▸ **What to work on**: The line containing "if (!rst) begin" marks the end; return exactly every line from the start of the records up to and including it, but no pictures.

______________________________

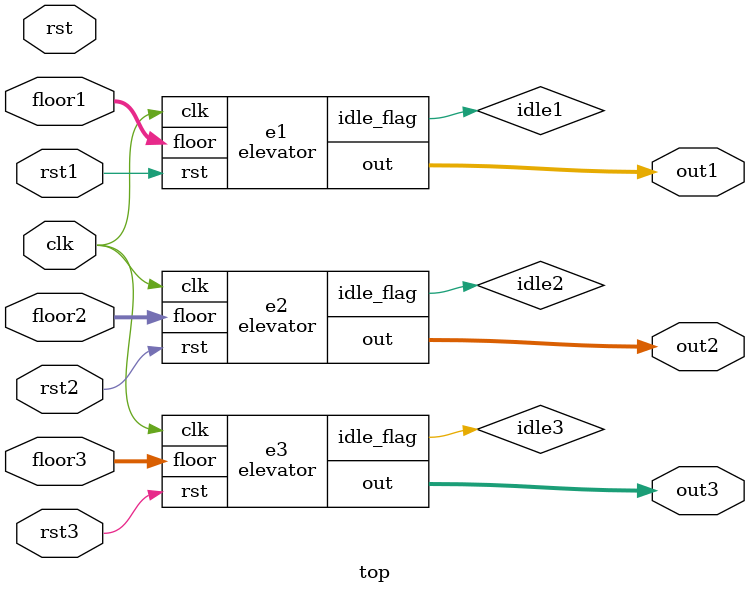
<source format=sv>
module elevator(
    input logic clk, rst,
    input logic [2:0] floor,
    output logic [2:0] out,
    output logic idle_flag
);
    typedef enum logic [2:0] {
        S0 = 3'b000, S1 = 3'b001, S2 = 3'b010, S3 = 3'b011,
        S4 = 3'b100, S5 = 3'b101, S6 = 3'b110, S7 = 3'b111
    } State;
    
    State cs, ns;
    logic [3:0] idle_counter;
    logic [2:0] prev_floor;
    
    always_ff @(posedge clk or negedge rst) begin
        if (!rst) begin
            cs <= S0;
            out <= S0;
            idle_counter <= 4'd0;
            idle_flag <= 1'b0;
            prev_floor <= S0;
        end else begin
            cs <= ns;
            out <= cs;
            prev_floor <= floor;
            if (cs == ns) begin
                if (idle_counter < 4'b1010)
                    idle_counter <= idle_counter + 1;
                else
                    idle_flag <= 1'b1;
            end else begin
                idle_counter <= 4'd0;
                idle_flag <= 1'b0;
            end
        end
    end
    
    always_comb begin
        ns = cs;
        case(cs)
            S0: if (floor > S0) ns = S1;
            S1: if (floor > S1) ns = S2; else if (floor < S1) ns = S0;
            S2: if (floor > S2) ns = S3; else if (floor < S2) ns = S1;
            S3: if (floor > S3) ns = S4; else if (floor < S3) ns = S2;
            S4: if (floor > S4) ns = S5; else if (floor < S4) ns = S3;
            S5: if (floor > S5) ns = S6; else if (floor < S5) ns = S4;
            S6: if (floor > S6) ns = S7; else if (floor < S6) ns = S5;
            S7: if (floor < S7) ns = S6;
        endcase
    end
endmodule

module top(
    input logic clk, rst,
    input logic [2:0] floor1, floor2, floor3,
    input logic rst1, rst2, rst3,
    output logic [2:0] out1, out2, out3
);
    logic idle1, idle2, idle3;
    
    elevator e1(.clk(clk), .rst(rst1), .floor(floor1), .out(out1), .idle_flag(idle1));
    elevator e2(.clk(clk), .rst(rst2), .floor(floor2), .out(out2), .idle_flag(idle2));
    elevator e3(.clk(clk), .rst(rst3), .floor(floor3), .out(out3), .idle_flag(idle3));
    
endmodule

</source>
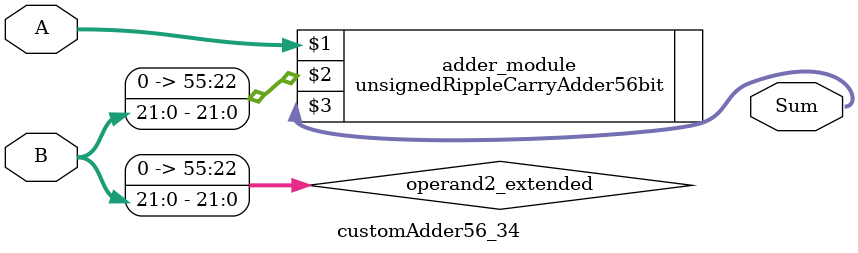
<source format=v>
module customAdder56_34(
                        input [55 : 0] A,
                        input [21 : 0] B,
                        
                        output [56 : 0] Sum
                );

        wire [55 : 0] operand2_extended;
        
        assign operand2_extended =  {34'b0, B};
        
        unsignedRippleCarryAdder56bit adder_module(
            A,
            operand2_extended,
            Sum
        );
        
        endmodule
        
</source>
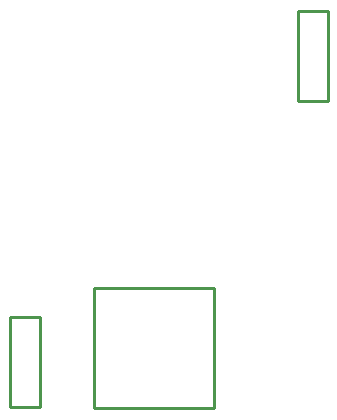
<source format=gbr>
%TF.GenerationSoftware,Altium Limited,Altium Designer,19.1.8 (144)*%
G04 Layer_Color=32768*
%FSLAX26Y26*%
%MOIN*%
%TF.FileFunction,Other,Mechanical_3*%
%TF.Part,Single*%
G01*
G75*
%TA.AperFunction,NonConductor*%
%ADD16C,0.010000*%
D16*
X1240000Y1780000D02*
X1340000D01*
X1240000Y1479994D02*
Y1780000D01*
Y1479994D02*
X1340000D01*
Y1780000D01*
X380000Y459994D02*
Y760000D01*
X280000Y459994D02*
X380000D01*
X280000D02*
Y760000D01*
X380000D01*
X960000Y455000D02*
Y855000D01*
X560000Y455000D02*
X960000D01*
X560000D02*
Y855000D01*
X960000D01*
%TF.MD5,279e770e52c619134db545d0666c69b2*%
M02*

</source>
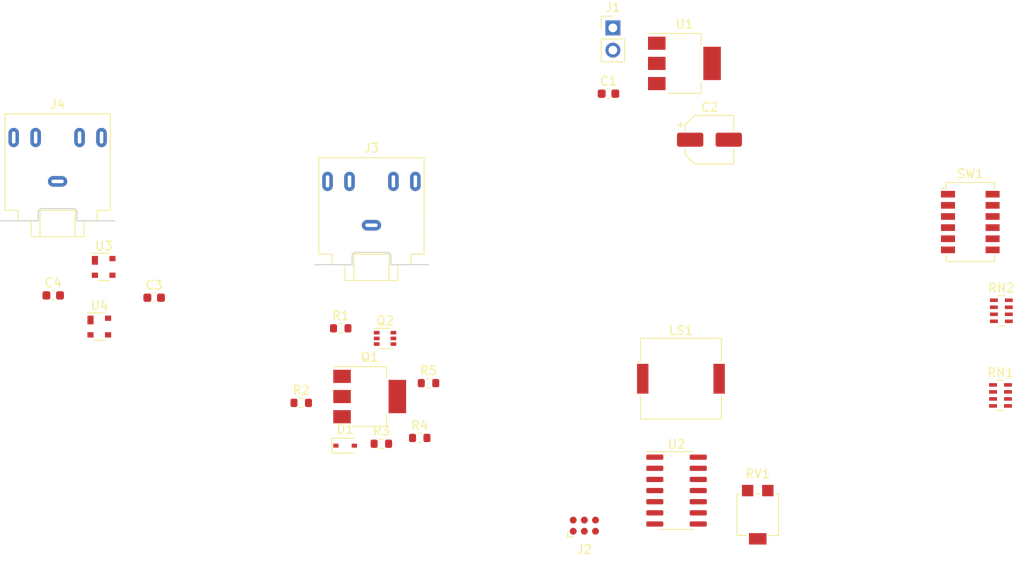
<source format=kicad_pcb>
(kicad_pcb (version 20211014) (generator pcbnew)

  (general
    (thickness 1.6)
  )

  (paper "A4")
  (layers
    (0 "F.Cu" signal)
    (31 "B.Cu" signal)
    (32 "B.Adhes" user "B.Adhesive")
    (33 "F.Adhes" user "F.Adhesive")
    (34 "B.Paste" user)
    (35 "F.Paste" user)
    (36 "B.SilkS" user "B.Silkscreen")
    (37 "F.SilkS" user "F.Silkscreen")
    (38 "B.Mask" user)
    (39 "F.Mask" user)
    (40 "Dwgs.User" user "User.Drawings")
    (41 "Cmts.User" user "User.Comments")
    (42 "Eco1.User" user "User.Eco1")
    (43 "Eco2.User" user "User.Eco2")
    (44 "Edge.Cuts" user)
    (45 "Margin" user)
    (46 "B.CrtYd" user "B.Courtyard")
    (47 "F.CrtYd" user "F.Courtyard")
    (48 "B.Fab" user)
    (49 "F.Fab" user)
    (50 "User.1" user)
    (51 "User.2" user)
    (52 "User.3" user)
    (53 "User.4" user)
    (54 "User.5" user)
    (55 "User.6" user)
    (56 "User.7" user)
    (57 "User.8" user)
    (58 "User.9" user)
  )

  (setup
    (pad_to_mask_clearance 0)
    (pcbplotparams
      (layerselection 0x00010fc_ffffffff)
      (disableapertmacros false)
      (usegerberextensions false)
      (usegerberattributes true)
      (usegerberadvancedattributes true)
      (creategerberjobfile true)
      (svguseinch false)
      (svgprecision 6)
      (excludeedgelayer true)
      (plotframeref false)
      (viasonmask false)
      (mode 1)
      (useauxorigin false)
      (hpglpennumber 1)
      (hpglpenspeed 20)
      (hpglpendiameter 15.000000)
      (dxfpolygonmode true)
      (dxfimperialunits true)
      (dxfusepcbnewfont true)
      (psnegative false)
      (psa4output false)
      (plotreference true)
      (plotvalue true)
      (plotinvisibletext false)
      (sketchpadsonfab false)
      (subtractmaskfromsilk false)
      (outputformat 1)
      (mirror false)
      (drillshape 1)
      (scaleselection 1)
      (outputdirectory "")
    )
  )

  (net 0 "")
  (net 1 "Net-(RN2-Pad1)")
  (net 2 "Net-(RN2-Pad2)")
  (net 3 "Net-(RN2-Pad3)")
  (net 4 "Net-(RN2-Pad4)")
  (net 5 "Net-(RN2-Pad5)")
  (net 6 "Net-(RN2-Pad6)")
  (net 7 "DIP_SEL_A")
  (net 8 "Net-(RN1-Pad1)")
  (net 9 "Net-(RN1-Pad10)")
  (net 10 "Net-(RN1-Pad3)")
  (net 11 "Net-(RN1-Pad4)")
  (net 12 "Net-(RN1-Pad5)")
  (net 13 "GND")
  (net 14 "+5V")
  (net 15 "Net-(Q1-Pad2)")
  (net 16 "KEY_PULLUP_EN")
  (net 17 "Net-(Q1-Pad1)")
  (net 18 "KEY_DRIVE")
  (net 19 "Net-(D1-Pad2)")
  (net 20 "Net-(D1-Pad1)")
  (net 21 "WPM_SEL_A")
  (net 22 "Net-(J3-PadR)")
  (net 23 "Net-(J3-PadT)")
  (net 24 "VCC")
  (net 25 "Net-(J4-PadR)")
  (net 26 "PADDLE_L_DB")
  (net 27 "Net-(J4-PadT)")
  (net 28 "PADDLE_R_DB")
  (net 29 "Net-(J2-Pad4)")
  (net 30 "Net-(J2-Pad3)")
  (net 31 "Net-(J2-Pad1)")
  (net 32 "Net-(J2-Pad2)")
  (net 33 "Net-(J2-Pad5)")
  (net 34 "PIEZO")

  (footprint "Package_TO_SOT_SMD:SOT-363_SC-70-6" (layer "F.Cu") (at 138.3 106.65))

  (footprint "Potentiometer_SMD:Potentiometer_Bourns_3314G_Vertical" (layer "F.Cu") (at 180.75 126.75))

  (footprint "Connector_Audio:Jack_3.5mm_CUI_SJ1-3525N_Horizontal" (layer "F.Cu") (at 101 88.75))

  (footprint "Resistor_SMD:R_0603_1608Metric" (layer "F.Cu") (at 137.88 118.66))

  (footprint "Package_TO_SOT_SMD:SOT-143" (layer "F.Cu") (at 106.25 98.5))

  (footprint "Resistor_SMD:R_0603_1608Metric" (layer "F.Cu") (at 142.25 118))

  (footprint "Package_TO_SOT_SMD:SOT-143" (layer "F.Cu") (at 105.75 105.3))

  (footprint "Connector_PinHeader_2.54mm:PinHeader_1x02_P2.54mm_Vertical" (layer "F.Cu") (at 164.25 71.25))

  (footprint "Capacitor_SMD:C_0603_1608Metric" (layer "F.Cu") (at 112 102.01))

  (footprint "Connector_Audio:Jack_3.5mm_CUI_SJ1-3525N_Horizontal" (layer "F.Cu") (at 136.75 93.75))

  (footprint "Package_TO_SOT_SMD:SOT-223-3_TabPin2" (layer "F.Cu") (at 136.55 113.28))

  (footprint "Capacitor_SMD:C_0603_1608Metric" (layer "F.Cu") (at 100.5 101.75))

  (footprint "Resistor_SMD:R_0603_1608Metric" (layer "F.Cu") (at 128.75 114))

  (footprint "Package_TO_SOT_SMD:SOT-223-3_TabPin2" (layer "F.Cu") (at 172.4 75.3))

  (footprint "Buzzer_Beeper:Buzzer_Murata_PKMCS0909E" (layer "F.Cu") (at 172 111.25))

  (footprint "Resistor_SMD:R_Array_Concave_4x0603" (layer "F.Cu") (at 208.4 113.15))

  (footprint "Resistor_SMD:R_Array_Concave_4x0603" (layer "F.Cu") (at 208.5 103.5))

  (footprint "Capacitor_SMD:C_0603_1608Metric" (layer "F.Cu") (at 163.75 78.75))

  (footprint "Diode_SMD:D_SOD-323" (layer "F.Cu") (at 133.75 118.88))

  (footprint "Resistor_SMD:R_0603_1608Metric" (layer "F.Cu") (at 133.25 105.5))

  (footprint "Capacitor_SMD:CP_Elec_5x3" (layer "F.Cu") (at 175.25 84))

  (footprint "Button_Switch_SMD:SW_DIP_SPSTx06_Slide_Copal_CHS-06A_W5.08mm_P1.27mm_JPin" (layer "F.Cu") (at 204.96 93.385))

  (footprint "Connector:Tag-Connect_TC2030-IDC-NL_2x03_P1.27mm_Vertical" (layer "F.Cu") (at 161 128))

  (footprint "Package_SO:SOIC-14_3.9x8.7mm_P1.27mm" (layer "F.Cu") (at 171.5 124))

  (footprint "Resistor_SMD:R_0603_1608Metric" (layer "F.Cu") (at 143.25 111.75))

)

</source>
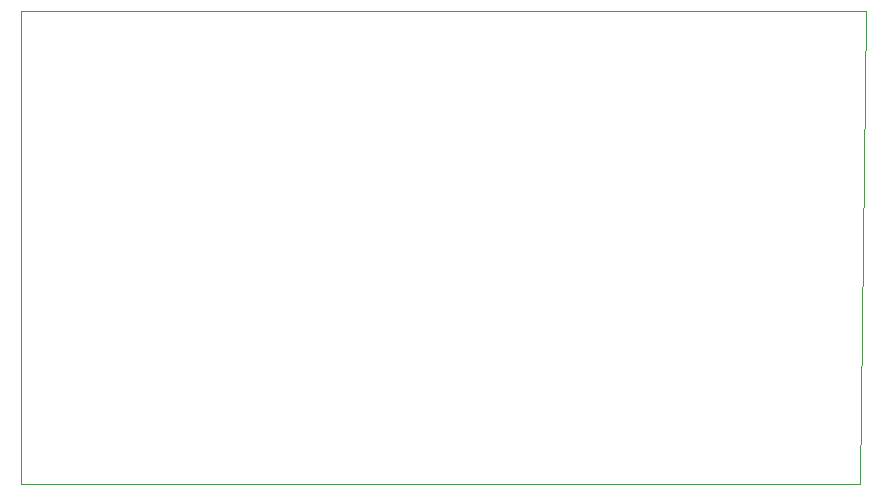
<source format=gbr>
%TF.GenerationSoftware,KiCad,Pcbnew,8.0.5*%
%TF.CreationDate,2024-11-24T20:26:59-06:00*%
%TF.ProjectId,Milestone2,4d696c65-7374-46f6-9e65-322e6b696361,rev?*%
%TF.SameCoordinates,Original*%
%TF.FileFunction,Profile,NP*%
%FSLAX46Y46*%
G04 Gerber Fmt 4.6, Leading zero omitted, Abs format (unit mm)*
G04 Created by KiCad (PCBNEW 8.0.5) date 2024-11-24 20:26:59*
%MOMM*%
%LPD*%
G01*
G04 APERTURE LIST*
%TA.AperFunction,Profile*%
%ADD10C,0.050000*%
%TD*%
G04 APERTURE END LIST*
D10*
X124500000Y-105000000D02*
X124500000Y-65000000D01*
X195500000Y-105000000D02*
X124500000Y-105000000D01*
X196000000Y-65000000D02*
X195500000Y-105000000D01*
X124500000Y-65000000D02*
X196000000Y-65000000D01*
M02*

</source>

______________________________

▸ **Written answer**:
<source format=sv>
module elevator(
    input logic clk, rst,
    input logic [2:0] floor,
    output logic [2:0] out,
    output logic idle_flag
);
    typedef enum logic [2:0] {
        S0 = 3'b000, S1 = 3'b001, S2 = 3'b010, S3 = 3'b011,
        S4 = 3'b100, S5 = 3'b101, S6 = 3'b110, S7 = 3'b111
    } State;
    
    State cs, ns;
    logic [3:0] idle_counter;
    logic [2:0] prev_floor;
    
    always_ff @(posedge clk or negedge rst) begin
        if (!rst) begin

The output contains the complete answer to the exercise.